Each line of the data has to be written out again exactly as shown.
━━━━━ Extracted material ━━━━━
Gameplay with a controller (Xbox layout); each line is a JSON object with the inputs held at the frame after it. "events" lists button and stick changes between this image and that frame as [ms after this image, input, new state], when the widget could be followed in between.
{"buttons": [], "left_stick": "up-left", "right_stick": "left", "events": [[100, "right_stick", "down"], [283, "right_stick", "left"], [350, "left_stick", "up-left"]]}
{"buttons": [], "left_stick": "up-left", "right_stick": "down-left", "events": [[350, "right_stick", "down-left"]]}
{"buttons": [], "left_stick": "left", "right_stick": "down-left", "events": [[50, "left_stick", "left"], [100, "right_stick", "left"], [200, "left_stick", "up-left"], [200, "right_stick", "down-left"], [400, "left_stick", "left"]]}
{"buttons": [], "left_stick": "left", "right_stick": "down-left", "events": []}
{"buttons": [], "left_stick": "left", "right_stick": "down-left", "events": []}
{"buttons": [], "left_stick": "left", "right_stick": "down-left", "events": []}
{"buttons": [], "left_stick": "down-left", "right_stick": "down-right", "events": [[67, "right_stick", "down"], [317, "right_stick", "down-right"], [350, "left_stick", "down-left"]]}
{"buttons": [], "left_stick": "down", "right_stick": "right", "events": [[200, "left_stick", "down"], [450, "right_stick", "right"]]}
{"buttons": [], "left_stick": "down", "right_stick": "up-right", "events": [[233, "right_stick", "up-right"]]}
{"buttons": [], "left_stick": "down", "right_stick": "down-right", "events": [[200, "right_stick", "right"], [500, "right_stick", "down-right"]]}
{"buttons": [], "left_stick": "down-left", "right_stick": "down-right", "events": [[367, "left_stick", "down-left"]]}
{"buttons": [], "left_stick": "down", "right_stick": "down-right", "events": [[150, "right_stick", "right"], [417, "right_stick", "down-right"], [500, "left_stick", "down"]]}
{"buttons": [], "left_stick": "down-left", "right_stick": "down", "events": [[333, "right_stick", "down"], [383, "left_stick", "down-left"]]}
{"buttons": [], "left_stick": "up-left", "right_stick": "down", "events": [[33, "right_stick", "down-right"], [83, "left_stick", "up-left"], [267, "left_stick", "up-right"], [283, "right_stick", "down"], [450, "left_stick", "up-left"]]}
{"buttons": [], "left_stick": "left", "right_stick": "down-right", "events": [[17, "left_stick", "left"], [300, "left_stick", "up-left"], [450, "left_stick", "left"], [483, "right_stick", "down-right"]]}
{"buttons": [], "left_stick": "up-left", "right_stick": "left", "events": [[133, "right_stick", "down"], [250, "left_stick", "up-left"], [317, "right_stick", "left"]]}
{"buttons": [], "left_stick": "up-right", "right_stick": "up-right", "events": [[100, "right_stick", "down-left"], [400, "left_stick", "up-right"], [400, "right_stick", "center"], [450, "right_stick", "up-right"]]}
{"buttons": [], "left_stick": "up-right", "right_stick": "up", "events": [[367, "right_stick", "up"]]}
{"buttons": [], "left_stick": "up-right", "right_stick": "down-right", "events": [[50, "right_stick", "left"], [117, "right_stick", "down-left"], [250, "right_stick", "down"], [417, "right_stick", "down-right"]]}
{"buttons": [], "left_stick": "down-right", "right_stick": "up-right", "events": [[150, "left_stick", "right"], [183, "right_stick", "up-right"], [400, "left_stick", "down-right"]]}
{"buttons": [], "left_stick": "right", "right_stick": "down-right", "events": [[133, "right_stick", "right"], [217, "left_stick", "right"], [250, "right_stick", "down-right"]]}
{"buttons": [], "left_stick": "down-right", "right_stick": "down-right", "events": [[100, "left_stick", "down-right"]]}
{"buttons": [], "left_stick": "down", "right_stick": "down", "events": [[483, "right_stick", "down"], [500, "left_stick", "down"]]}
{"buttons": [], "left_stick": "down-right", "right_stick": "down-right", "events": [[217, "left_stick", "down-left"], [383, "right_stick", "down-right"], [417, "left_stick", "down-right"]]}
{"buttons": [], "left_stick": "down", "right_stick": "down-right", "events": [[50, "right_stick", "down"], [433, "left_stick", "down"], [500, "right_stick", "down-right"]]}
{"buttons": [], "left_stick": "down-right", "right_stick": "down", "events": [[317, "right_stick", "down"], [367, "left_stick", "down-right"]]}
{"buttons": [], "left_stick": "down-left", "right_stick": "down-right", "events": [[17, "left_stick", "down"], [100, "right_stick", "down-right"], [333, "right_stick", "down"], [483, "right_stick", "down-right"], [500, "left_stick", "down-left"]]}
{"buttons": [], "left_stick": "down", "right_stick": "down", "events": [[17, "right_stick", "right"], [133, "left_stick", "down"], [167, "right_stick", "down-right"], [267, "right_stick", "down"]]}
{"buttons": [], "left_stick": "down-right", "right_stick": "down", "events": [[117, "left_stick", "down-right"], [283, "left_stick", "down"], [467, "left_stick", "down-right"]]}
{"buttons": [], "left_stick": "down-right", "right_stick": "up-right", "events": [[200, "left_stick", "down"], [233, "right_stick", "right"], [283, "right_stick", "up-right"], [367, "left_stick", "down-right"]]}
━━━━━
:: Solved exercise ::
Gameplay with a controller (Xbox layout); each line is a JSON object with the inputs held at the frame after it. "events" lists button and stick changes between this image and that frame as [ms after this image, input, new state], when the widget could be followed in between.
{"buttons": [], "left_stick": "up-left", "right_stick": "left", "events": [[100, "right_stick", "down"], [283, "right_stick", "left"], [350, "left_stick", "up-left"]]}
{"buttons": [], "left_stick": "up-left", "right_stick": "down-left", "events": [[350, "right_stick", "down-left"]]}
{"buttons": [], "left_stick": "left", "right_stick": "down-left", "events": [[50, "left_stick", "left"], [100, "right_stick", "left"], [200, "left_stick", "up-left"], [200, "right_stick", "down-left"], [400, "left_stick", "left"]]}
{"buttons": [], "left_stick": "left", "right_stick": "down-left", "events": []}
{"buttons": [], "left_stick": "left", "right_stick": "down-left", "events": []}
{"buttons": [], "left_stick": "left", "right_stick": "down-left", "events": []}
{"buttons": [], "left_stick": "down-left", "right_stick": "down-right", "events": [[67, "right_stick", "down"], [317, "right_stick", "down-right"], [350, "left_stick", "down-left"]]}
{"buttons": [], "left_stick": "down", "right_stick": "right", "events": [[200, "left_stick", "down"], [450, "right_stick", "right"]]}
{"buttons": [], "left_stick": "down", "right_stick": "up-right", "events": [[233, "right_stick", "up-right"]]}
{"buttons": [], "left_stick": "down", "right_stick": "down-right", "events": [[200, "right_stick", "right"], [500, "right_stick", "down-right"]]}
{"buttons": [], "left_stick": "down-left", "right_stick": "down-right", "events": [[367, "left_stick", "down-left"]]}
{"buttons": [], "left_stick": "down", "right_stick": "down-right", "events": [[150, "right_stick", "right"], [417, "right_stick", "down-right"], [500, "left_stick", "down"]]}
{"buttons": [], "left_stick": "down-left", "right_stick": "down", "events": [[333, "right_stick", "down"], [383, "left_stick", "down-left"]]}
{"buttons": [], "left_stick": "up-left", "right_stick": "down", "events": [[33, "right_stick", "down-right"], [83, "left_stick", "up-left"], [267, "left_stick", "up-right"], [283, "right_stick", "down"], [450, "left_stick", "up-left"]]}
{"buttons": [], "left_stick": "left", "right_stick": "down-right", "events": [[17, "left_stick", "left"], [300, "left_stick", "up-left"], [450, "left_stick", "left"], [483, "right_stick", "down-right"]]}
{"buttons": [], "left_stick": "up-left", "right_stick": "left", "events": [[133, "right_stick", "down"], [250, "left_stick", "up-left"], [317, "right_stick", "left"]]}
{"buttons": [], "left_stick": "up-right", "right_stick": "up-right", "events": [[100, "right_stick", "down-left"], [400, "left_stick", "up-right"], [400, "right_stick", "center"], [450, "right_stick", "up-right"]]}
{"buttons": [], "left_stick": "up-right", "right_stick": "up", "events": [[367, "right_stick", "up"]]}
{"buttons": [], "left_stick": "up-right", "right_stick": "down-right", "events": [[50, "right_stick", "left"], [117, "right_stick", "down-left"], [250, "right_stick", "down"], [417, "right_stick", "down-right"]]}
{"buttons": [], "left_stick": "down-right", "right_stick": "up-right", "events": [[150, "left_stick", "right"], [183, "right_stick", "up-right"], [400, "left_stick", "down-right"]]}
{"buttons": [], "left_stick": "right", "right_stick": "down-right", "events": [[133, "right_stick", "right"], [217, "left_stick", "right"], [250, "right_stick", "down-right"]]}
{"buttons": [], "left_stick": "down-right", "right_stick": "down-right", "events": [[100, "left_stick", "down-right"]]}
{"buttons": [], "left_stick": "down", "right_stick": "down", "events": [[483, "right_stick", "down"], [500, "left_stick", "down"]]}
{"buttons": [], "left_stick": "down-right", "right_stick": "down-right", "events": [[217, "left_stick", "down-left"], [383, "right_stick", "down-right"], [417, "left_stick", "down-right"]]}
{"buttons": [], "left_stick": "down", "right_stick": "down-right", "events": [[50, "right_stick", "down"], [433, "left_stick", "down"], [500, "right_stick", "down-right"]]}
{"buttons": [], "left_stick": "down-right", "right_stick": "down", "events": [[317, "right_stick", "down"], [367, "left_stick", "down-right"]]}
{"buttons": [], "left_stick": "down-left", "right_stick": "down-right", "events": [[17, "left_stick", "down"], [100, "right_stick", "down-right"], [333, "right_stick", "down"], [483, "right_stick", "down-right"], [500, "left_stick", "down-left"]]}
{"buttons": [], "left_stick": "down", "right_stick": "down", "events": [[17, "right_stick", "right"], [133, "left_stick", "down"], [167, "right_stick", "down-right"], [267, "right_stick", "down"]]}
{"buttons": [], "left_stick": "down-right", "right_stick": "down", "events": [[117, "left_stick", "down-right"], [283, "left_stick", "down"], [467, "left_stick", "down-right"]]}
{"buttons": [], "left_stick": "down-right", "right_stick": "up-right", "events": [[200, "left_stick", "down"], [233, "right_stick", "right"], [283, "right_stick", "up-right"], [367, "left_stick", "down-right"]]}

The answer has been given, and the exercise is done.